Interdisciplinary Initiatives Program Round 7 - 2014
David Lentink, Mechanical Engineering
Eric Knudsen, Neurobiology
A major role of vision is to enable rapid navigation through complex environments. This function requires precise coordination of head and eye movements, in order to stabilize the visual scene during perturbations that result from rough, or moving, terrain and the locomotory actions themselves. To this end, the brain coordinates input from both the eyes and the gravitation/acceleration sensors in the inner ear. This complex information-processing task is supported by various poorly understood physiological adaptations. Due to technical limitations, vision research to date has been conducted mainly on restrained animals, in which the brain is less active and motion information from the inner ears is absent.
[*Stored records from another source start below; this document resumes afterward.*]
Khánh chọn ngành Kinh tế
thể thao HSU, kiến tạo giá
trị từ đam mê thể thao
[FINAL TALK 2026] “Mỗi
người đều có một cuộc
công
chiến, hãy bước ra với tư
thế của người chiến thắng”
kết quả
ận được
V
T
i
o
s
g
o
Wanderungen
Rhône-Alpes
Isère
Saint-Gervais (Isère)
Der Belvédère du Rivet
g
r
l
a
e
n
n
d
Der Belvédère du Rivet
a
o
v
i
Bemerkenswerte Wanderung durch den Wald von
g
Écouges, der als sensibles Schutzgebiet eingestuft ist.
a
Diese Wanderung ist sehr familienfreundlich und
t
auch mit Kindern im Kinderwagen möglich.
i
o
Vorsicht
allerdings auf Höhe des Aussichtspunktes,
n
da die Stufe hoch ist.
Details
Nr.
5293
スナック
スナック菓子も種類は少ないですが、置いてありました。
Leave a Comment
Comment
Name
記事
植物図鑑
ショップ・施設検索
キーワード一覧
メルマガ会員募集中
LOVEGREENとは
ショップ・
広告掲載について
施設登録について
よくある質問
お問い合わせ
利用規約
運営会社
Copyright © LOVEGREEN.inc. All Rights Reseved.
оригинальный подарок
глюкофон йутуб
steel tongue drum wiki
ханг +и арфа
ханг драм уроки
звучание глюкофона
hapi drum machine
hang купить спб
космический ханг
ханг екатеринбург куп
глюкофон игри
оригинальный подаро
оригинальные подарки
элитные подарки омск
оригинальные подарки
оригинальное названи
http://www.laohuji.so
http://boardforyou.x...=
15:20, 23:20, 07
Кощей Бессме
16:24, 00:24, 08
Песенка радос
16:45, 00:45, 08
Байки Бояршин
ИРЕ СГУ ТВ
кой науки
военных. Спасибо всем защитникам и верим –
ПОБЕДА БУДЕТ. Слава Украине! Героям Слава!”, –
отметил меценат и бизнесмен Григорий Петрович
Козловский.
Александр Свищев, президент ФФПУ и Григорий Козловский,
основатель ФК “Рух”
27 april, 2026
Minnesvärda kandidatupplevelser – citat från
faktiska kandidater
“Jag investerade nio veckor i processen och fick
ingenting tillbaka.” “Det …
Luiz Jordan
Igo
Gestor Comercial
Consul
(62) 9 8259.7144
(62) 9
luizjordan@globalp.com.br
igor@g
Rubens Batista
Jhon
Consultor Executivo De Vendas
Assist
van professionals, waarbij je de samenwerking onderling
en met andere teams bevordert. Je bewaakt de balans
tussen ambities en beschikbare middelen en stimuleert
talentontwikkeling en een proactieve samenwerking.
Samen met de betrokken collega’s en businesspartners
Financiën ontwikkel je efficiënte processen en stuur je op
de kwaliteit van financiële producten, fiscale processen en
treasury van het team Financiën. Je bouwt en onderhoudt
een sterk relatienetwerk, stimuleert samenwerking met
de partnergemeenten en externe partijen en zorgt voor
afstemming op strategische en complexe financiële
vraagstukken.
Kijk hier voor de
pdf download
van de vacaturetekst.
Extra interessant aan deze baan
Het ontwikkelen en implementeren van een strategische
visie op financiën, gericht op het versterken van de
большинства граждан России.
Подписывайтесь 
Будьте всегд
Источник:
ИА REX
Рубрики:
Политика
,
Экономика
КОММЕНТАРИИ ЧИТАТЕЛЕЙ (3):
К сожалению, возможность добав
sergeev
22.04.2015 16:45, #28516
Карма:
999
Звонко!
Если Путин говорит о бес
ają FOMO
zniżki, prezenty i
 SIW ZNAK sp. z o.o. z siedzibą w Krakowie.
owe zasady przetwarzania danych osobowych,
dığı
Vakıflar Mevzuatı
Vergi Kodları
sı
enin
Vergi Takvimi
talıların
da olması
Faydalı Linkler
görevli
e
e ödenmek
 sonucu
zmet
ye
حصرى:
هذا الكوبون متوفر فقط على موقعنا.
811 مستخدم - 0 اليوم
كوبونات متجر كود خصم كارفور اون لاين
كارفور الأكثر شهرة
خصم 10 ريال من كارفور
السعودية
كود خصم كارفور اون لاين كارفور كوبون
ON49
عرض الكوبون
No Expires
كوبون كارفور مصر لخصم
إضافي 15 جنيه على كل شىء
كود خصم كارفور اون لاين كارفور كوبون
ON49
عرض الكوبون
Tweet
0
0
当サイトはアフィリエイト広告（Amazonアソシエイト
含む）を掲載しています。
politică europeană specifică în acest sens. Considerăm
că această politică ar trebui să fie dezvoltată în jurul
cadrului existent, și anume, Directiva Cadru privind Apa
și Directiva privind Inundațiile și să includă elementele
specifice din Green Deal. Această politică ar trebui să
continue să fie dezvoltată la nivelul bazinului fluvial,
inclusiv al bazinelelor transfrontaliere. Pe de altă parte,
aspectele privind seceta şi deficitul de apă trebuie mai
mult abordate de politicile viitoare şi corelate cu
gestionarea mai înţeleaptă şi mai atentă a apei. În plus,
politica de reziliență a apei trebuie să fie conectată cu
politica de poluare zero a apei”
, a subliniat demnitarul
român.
Nevertheless, recent studies have revealed that visual information processing is dramatically boosted during active locomotion. We propose to observe neural activity in brain centers that are responsible for sensory-motor control, in unrestrained animals, while simultaneously recording the position and orientation of the head and eyes. We will make precise measurements in birds that are flying freely in an advanced avian wind tunnel, in which the visual scene and air turbulence are under experimental control. The laboratory of Eric Knudsen will measure how visual information in the brain changes during sensory-motor challenges. Complementary experiments by David Lentink’s lab will assess how the dynamics of visual and inner ear inputs are used to control flight. Together, our laboratories will develop equipment that enables wireless measurements of brain activity and of eye and head motion in freely moving animals. Although these methods will first be applied to birds, the technology will be available as open hardware for sensorimotor research on other unrestrained vertebrates. Our findings will transform our understanding of how the brain controls locomotion, specifically how the brain responds adaptively to motion signals during unexpected perturbations. In addition, the results will yield much-needed control strategies for search and rescue robots flying in turbulent wind.